Members of IPOB often refer to themselves as ‘Umu Chineke’ or ‘Umu Chineke’, or ‘Umu Chukwu Okike Abiama’, which translates to ‘Children of God’.

In August 2019, Ike Ekweremadu, a serving senator from Enugu state was beaten up by Biafra agitators (who all have Nigerian descent) in Nuremberg at an event put together by 'Ndigbo Germany'.

IPOB claimed responsibility for the attack and said it “should serve as a warning” to Igbo leaders. Unlike how such assaulters go scot-free in Nigeria, four IPOB members involved in the assault were prosecuted by German authorities.
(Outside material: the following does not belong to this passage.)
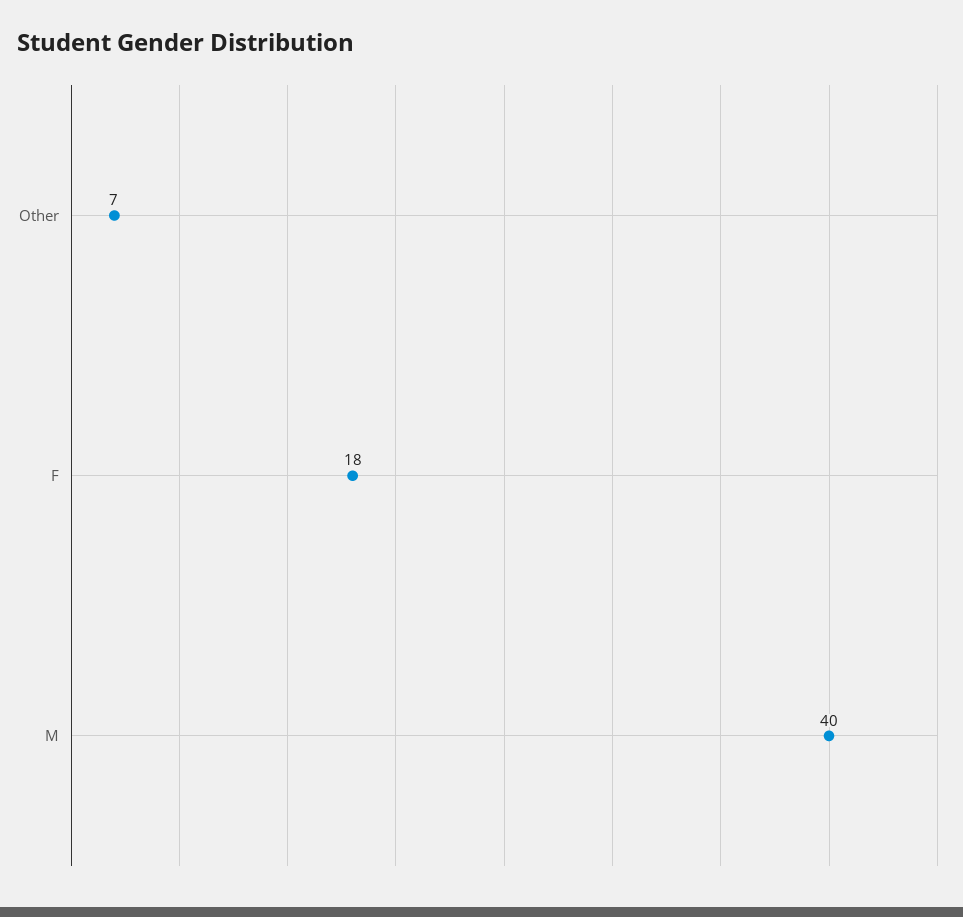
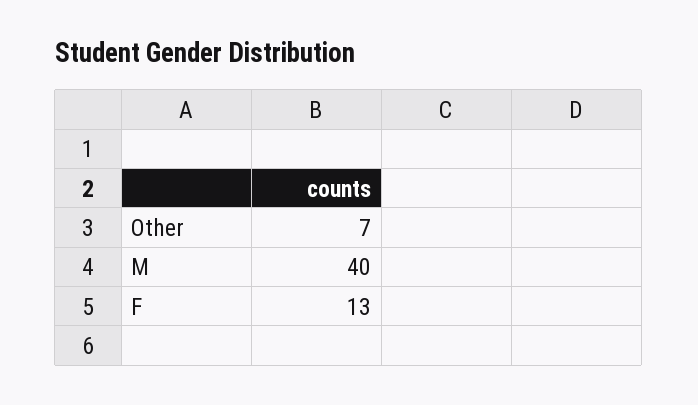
F: 18 -> 13

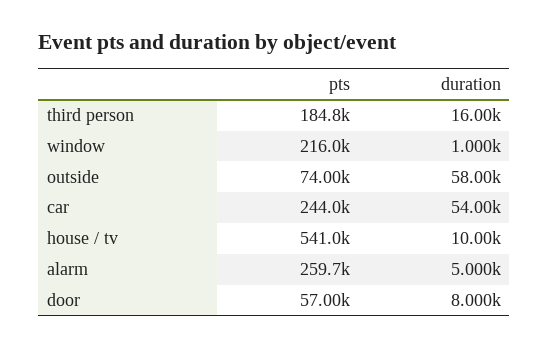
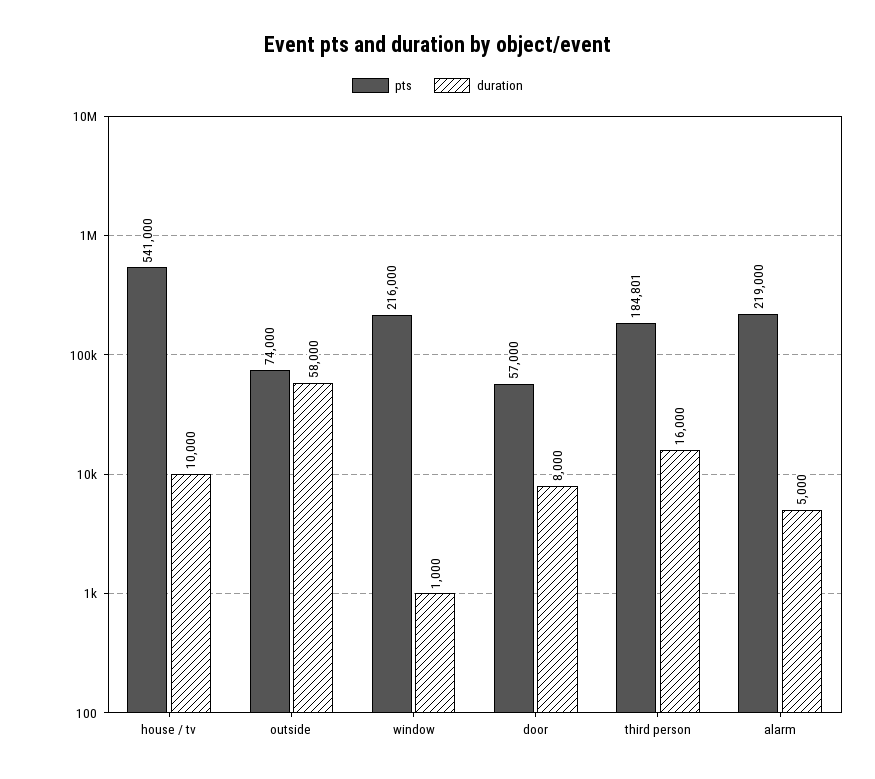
pts, car: 244000 -> none
duration, car: 54000 -> none
pts, alarm: 259700 -> 219000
On many occasions, proponents of the group have accused the Nigerian government of intolerance of dissent, but these separatists are also guilty of the same.
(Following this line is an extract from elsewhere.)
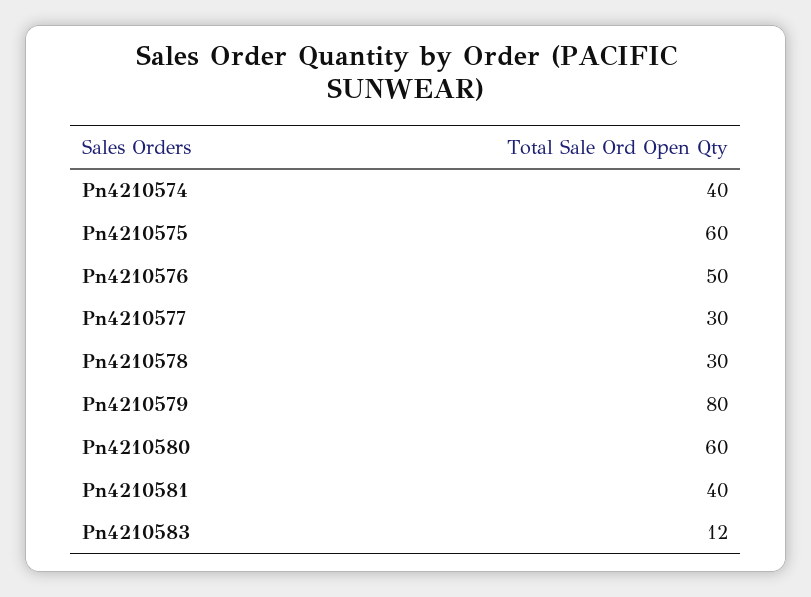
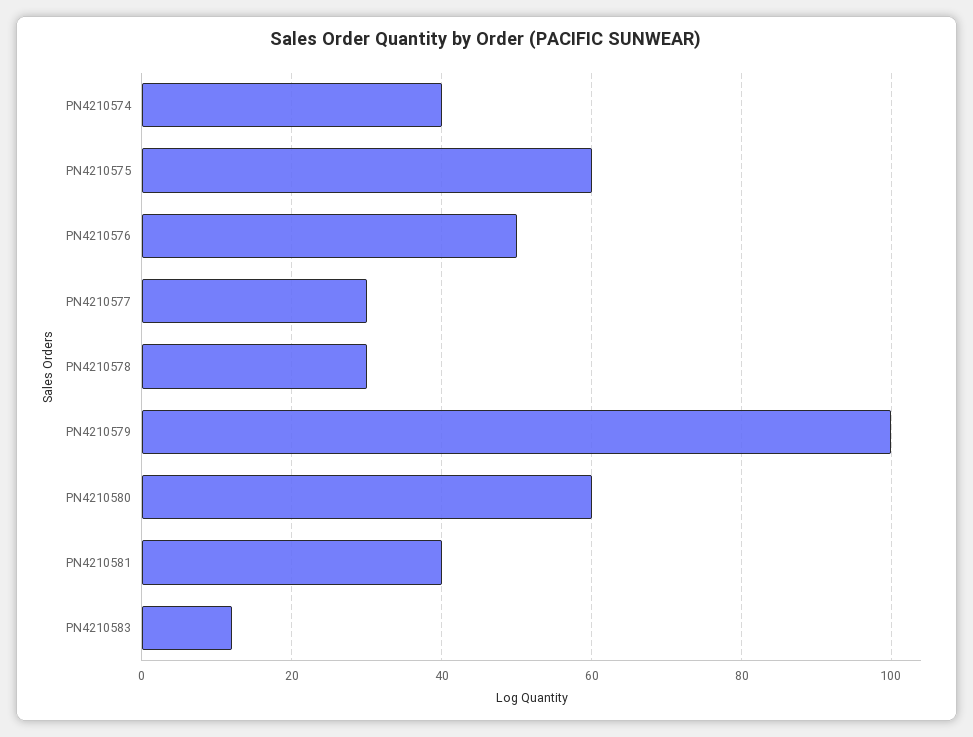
Pn4210579: 80 -> 100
A young man told this reporter how he was almost physically assaulted, in 2018. The instigation was his refusal to give support to IPOB. At the height of Nigerian Army’s ‘Operation Python Dance’, he had gone for lunch at a restaurant in Enugu State, South-East Nigeria, random people started discussing politics, and he joined in. What followed was an attack.

“I was verbally attacked, and was almost physically assaulted. This was in 2018 before IPOB became the menace they are today. Then, many people weren’t even really aligned with IPOB, many just wanted out of Nigeria,” the man who opted against mentioning his name citing his own personal safety explained.

Nigerian separatists

Separatists-inspired death threats are terrorising fellow citizens. Fredrick Nwabufo, a columnist, journalist and thought leader, has long been getting online death threats from members of IPOB.
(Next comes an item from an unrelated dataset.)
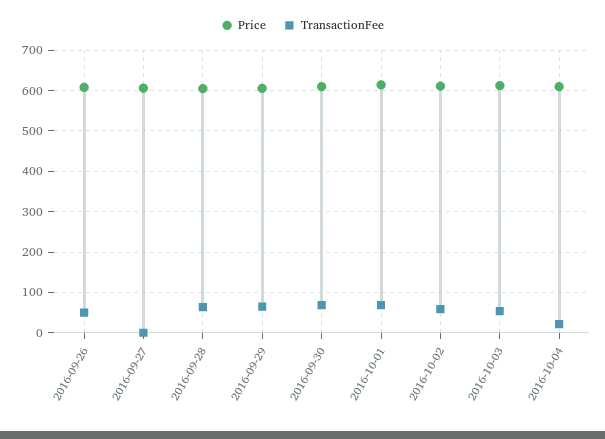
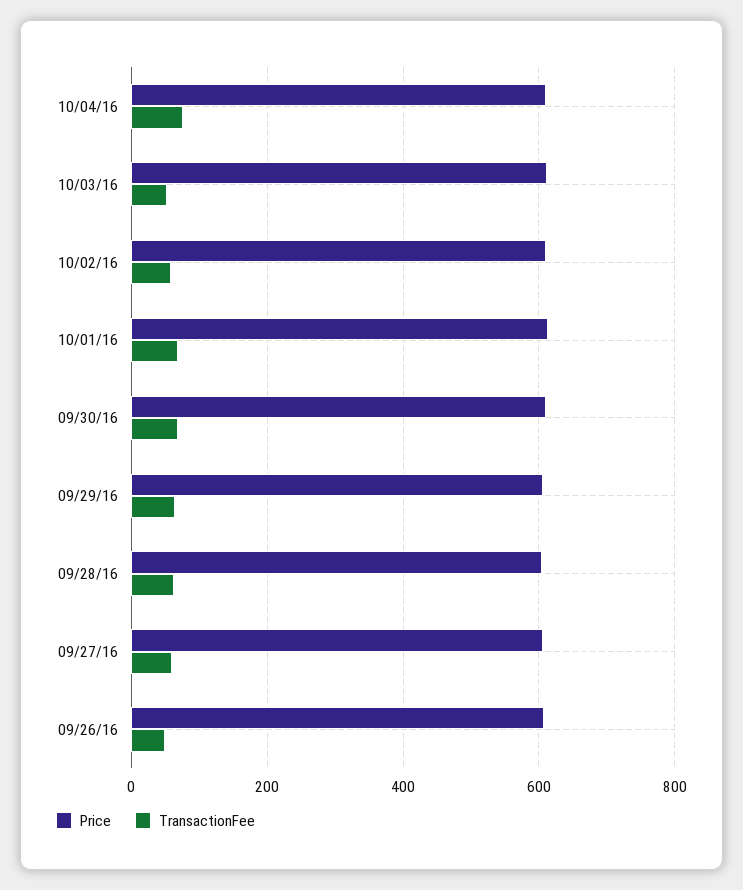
TransactionFee, 2016-09-27: 0 -> 60
TransactionFee, 2016-10-04: 20 -> 80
He first had a brush with the banned group in June 2019 when he wrote an article asking the south-east to cooperate on security with Miyetti Allah, an advocacy group that promotes the welfare of pastoralists in Nigeria. Irked by the article, IPOB members sent threats. In 2020, he decided to file a petition to Nigeria’s secret police, the Department of State Services (DSS) when the threats escalated. During an interview with AFP Fact Check on August 14 of that year, the journalist stated that the movement’s supporters see President of Nigeria, Muhammadu Buhari as an obstacle to the “realization of their separatist goals”, and employ the body-double narrative to “de-legitimise” the Buhari administration.

This did not sit well with the group, and Kanu issued threats in one of his routine broadcasts.

“Friends and family in the south-east have been calling me to inform me that IPOB is looking for me. They also expressed fear for their own safety. This is one threat too many. Members of IPOB had issued similar threats before. But this is more targeted – with my photo and an insidious message which has been circulated on social media by agents of the proscribed group.

“I have decided not to recline. The security agents will be involved this time,” Nwabufo said at the time.

Until now, the threats have not ceased – as apparent in the post above by an Instagram user, eugenco.co.org.or which Nwabufo shared on his Facebook page in July 2021.

Fredrick Nwabufo

In a chat with this reporter on 8 September, Nwabufo sees separatists’ threats as strong. “The threats are potent, but the antagonist may lack the capacity, chance or opportunity to carry out the threat. We are all too aware of the murderous activities of that separatist group (IPOB),” he said.

Death threats: Legal perspective

In most jurisdictions, death threats are a serious type of criminal offence. In Lagos for instance, Sections 5, 56 and 411 of the Criminal Law of the state, 2015 touches on this: Section 5 stipulates a six-month jail term for attempting to commit a misdemeanour, while Section 56 stipulates a one-year jail term for threatening violence.

Where there are immediate concerns regarding one’s safety, people are advised to submit a petition to the Police Force Headquarters, and agencies like the DSS and the National Human Rights Commission (NHRC).